A hundred people met at New Holly's community center on South Beacon Hill last Thursday night, October 9, to feast on barbecued chicken and grill city council candidates about police accountability. Candidates were asked things like whether they support the idea of an independent civilian review board with investigative and subpoena power--every incumbent candidate, except Peter Steinbrueck, said yes (!)--and whether the city should hold a public hearing for citizens to comment on the city's contract negotiations with the police union (something council member Nick Licata has attempted to do, by inviting community reps and cop union reps to a forum during his October 14 committee meeting). One question that didn't get asked at the forum was whether candidates supported giving the three-member review-board arm of the cop-watching Office of Professional Accountability access to unredacted files. Currently, the board has to pore over files with details like officers' names blacked out.

It's a question that's been asked behind the scenes at council. In early September, six council members signed a letter--which the Stranger obtained through a public records request--calling for review board access to unredacted files. The six--absent Labor Relations Policy Committee Chair Jan Drago, Margaret Pageler, and Jim Compton (who says he wasn't asked to sign, but acknowledges he's still wrestling with the issue)--requested that the police contract currently under negotiation stay silent on the issue. If the council members' wish is granted, the old clause detailing the review board's access would be axed, giving the board de facto full file access.

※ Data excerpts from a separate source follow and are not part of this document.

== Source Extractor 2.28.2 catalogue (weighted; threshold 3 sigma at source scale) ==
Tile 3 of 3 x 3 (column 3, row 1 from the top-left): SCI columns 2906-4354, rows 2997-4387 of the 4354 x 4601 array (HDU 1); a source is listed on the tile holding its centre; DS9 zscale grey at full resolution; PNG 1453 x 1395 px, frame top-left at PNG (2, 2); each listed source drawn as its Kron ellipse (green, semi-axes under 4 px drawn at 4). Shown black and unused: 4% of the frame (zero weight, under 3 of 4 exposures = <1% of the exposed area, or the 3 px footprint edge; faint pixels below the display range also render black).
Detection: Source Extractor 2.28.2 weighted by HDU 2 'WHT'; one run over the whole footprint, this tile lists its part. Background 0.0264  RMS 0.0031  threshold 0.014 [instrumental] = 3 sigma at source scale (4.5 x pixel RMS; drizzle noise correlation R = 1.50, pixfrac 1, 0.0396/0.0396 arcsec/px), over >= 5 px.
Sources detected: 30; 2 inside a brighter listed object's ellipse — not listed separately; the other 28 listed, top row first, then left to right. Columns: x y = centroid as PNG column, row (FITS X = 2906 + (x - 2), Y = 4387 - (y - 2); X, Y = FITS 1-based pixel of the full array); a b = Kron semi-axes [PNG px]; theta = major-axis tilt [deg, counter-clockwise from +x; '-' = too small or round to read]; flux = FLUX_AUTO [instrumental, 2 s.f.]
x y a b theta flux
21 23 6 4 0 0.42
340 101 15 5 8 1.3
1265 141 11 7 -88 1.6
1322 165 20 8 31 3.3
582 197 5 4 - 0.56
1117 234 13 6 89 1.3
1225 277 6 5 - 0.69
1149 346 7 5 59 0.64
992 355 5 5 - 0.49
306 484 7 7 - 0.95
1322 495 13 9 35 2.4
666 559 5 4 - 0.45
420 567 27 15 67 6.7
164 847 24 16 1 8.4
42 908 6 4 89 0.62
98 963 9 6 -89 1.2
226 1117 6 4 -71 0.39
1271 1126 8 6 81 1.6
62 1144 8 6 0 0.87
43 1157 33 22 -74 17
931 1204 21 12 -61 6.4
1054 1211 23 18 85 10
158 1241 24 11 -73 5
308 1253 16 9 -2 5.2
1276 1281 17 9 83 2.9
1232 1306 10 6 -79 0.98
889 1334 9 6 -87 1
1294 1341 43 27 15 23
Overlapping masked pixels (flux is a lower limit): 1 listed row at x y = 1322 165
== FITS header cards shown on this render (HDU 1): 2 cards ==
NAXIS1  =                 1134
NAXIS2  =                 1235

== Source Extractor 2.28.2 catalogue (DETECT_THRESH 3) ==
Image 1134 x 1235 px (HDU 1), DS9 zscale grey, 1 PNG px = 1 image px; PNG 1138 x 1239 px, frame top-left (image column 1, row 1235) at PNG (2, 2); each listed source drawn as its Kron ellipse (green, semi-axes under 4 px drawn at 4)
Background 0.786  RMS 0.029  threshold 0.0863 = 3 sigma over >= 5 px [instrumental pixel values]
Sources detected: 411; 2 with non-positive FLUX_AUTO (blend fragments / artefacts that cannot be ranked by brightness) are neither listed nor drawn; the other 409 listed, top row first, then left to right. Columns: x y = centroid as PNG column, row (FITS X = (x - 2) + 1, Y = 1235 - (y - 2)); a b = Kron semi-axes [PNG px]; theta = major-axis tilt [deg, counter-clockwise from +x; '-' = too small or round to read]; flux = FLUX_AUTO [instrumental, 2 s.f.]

The police union is poised to object. "We're not giving them unredacted files," president Ken Saucier says. He has his own idea for improving the review board's file access--installing software that swaps out officers' real names and inserts pseudonyms, so the files are easy to read, but maintain cop privacy. "The [review board's] problem isn't having unredacted files, the problem is having files that are readable," Saucier says. In fact, Saucier says the police guild passed on Licata's invitation to meet with community activists because it was sitting down with the review board that day to talk software.

The union also objected to the meeting outright, citing the confidentiality of negotiations. In a last-minute letter to Licata, Saucier lambasted council members "who have no respect for the law" and accused them of trying to "hijack the...process."